* PROBLEM REQUIREMENTS *
Leaving the pictures aside, repeat every line below exactly.

* COLLECTED DATA *
+ + + + +
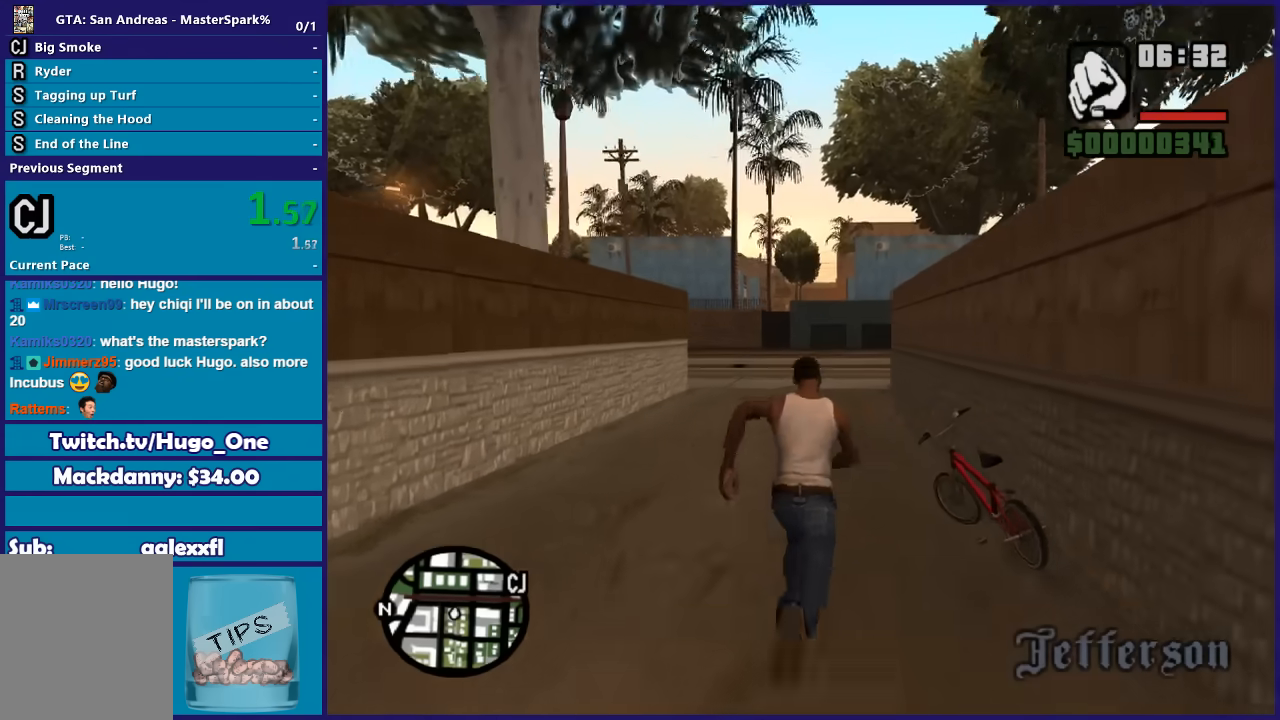
{"dt_ms": 500, "buttons": [], "left_stick": "center", "right_stick": "center", "events": [[33, "Y", "up"], [133, "Y", "down"], [133, "left_stick", "center"], [234, "Y", "up"], [300, "Y", "down"], [400, "Y", "up"]]}
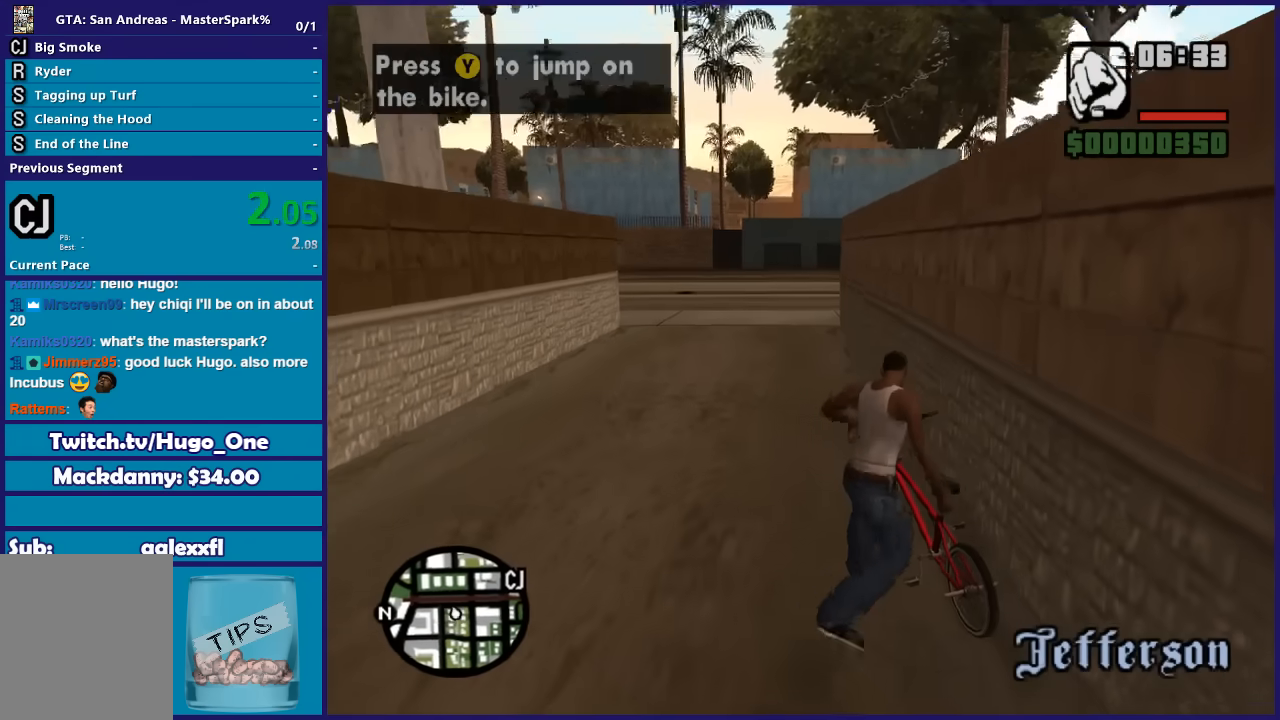
{"dt_ms": 501, "buttons": ["A"], "left_stick": "center", "right_stick": "center", "events": [[67, "A", "down"], [167, "A", "up"], [267, "A", "down"], [368, "A", "up"], [468, "A", "down"]]}
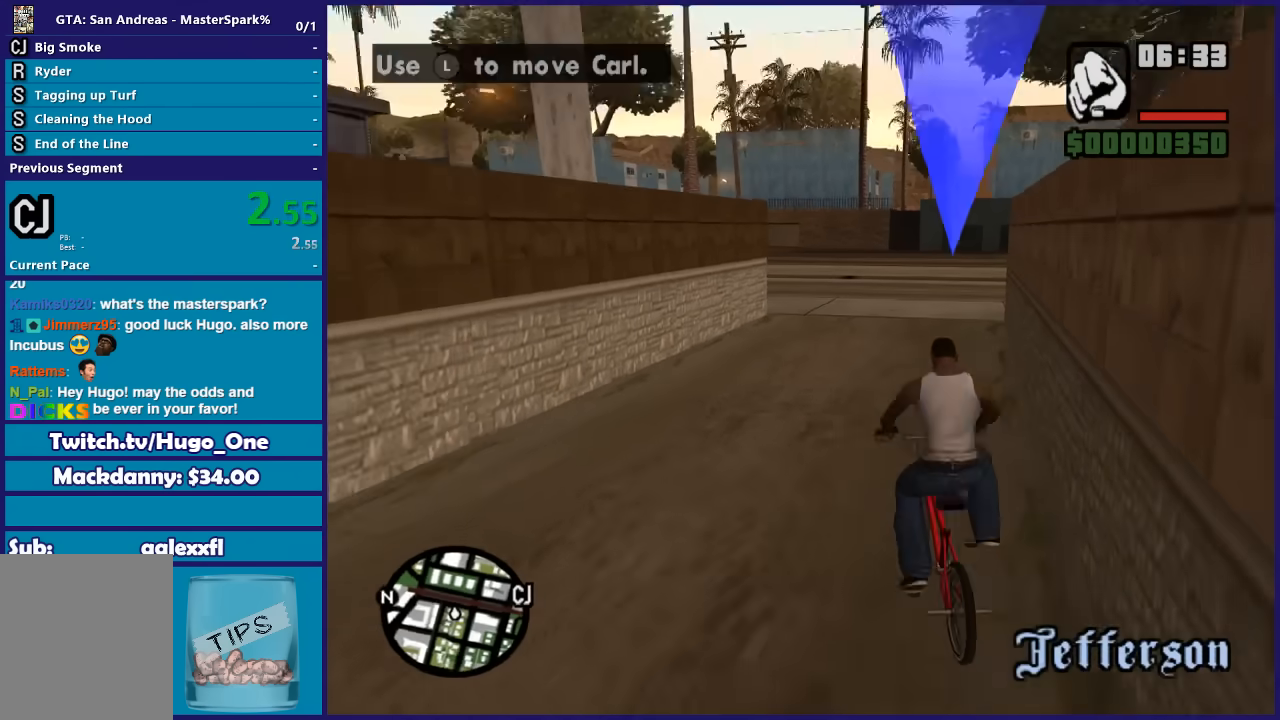
{"dt_ms": 501, "buttons": [], "left_stick": "center", "right_stick": "center", "events": [[67, "A", "up"], [167, "A", "down"], [267, "A", "up"], [367, "A", "down"], [467, "A", "up"]]}
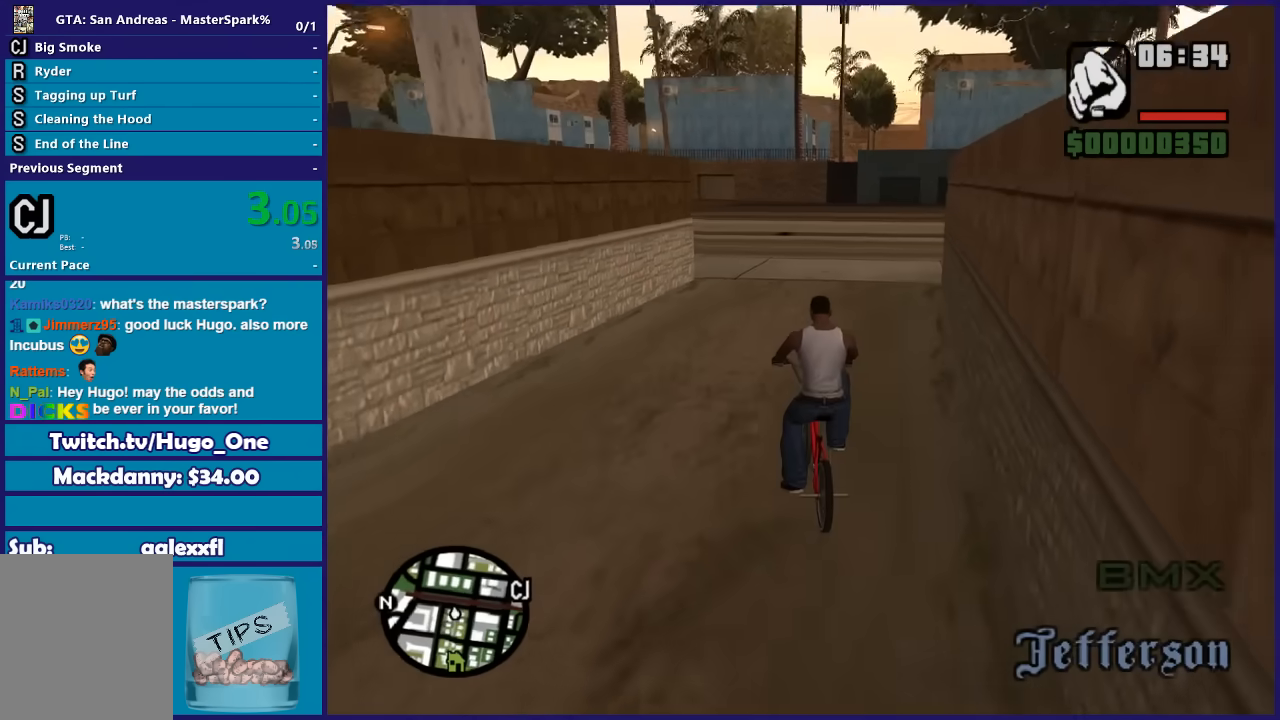
{"dt_ms": 500, "buttons": ["A"], "left_stick": "center", "right_stick": "center", "events": [[33, "A", "down"], [166, "A", "up"], [233, "A", "down"], [367, "A", "up"], [433, "A", "down"]]}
+ + + + +
* PROBLEM SOLUTION *
{"dt_ms": 500, "buttons": [], "left_stick": "center", "right_stick": "center", "events": [[33, "Y", "up"], [133, "Y", "down"], [133, "left_stick", "center"], [234, "Y", "up"], [300, "Y", "down"], [400, "Y", "up"]]}
{"dt_ms": 501, "buttons": ["A"], "left_stick": "center", "right_stick": "center", "events": [[67, "A", "down"], [167, "A", "up"], [267, "A", "down"], [368, "A", "up"], [468, "A", "down"]]}
{"dt_ms": 501, "buttons": [], "left_stick": "center", "right_stick": "center", "events": [[67, "A", "up"], [167, "A", "down"], [267, "A", "up"], [367, "A", "down"], [467, "A", "up"]]}
{"dt_ms": 500, "buttons": ["A"], "left_stick": "center", "right_stick": "center", "events": [[33, "A", "down"], [166, "A", "up"], [233, "A", "down"], [367, "A", "up"], [433, "A", "down"]]}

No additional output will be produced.